Geopend van dinsdag tot en met zaterdag van 10u tot 17u. Gesloten op zon-en feestdagen.
Maandag op afspraak.
Aarzel niet om ons te contacteren via e-mail: info@oldtimerfarm.be of bel het nummer +32 472 40 13 38
De oprichting van het merk dateert uit 1899, toen het de Ohio Automobile Company heette. Het werd Packard in 1902 en het hoofdkantoor verhuisde van Warren, Ohio naar het auto-mekka, Detroit. De oprichters, de gebroeders Packard, blijven in Warren en het is de financier Henry Bourne Joy die het bedrijf zal leiden. De eerste Packard is een runabout-model (Amerikaanse aanduiding van de Engelse Spyder) met een enkele cilinder, maar waarvan de constructie bijzonder netjes is. Naast de productie van auto's leverde Packard tijdens de Eerste Wereldoorlog vliegtuigmotoren aan de Amerikaanse jagermacht. Op basis van de ervaring die hij tijdens het conflict had opgedaan, ontwikkelde ingenieur Jesse Vincent de allereerste 1v12-motor in de geschiedenis. Packard genoot toen succes bij de (zeer) rijke klasse, zoals Auburn, Cadillac en Lincoln. Na verschillende fortuinen, zowel na de crisis van 1929 als na de Tweede Wereldoorlog, fuseerde Packard in 1954 met Studebaker. De laatste Packard werd gebouwd in 1958 en de naam Packard verdween in 1962, amper twee jaar voor het tragische einde van Studebaker ( Studebaker verdween uiteindelijk in 1966, na een laatste en mislukte poging om in Canada te opereren).
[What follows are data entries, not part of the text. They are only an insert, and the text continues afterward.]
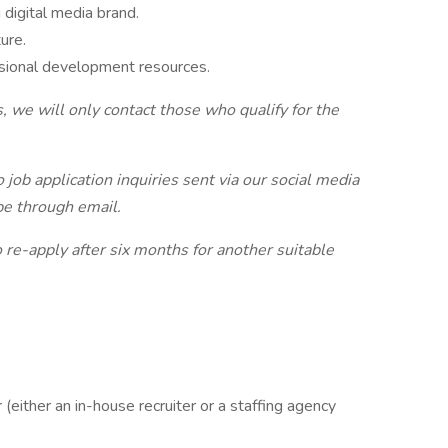
 digital media brand.
ure.
sional development resources.​
, we will only contact those who qualify for the
job application inquiries sent via our social media
be through email.
to re-apply after six months for another suitable
(either an in-house recruiter or a staffing agency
De Packard Eight, ook wel bekend als de One-Twenty-One-serie (120), werd geproduceerd van 1935 tot 1937 en vervolgens van 1939 tot 1941. Het was gericht op een iets minder elitair klantenkring dan de twaalfcilinders van het merk, auto's die destijds wedijverde met de Lincoln en andere Cadillacs. De crisis van 1929 was daar inderdaad voorbij en de enige luxe voertuigen waren niet meer voldoende om de levensduur van het bedrijf te garanderen. De ontwikkeling van de 120, van ontwerp tot dealer, ging dan ook razendsnel. Maar in de Verenigde Staten betekent 'auto uit het middensegment' niet hetzelfde als bij ons: hij was indrukwekkend, had grotendeels "voldoende" afmetingen en kon worden afgenomen in coupés, cabrio's, sedans met twee of vier deuren. Onder de motorkap bevond zich een achtcilinder-in-lijn die 110 en daarna 120 pk kon ontwikkelen. Een ander voordeel was het feit dat de prijzen in het middensegment die verband houden met het prestige van de naam, betekenden dat auto's in het eerste jaar 25.000 exemplaren verkocht, terwijl de rest van het assortiment slechts 7.000 kopers vond, alle modellen samen. Aan het einde van zijn carrière in 1941 kon de Eight acht verschillende lichamen herbergen. Tijdens de zeven jaar dat de Eight in productie was, werden er meer dan 175.000 exemplaren verkocht.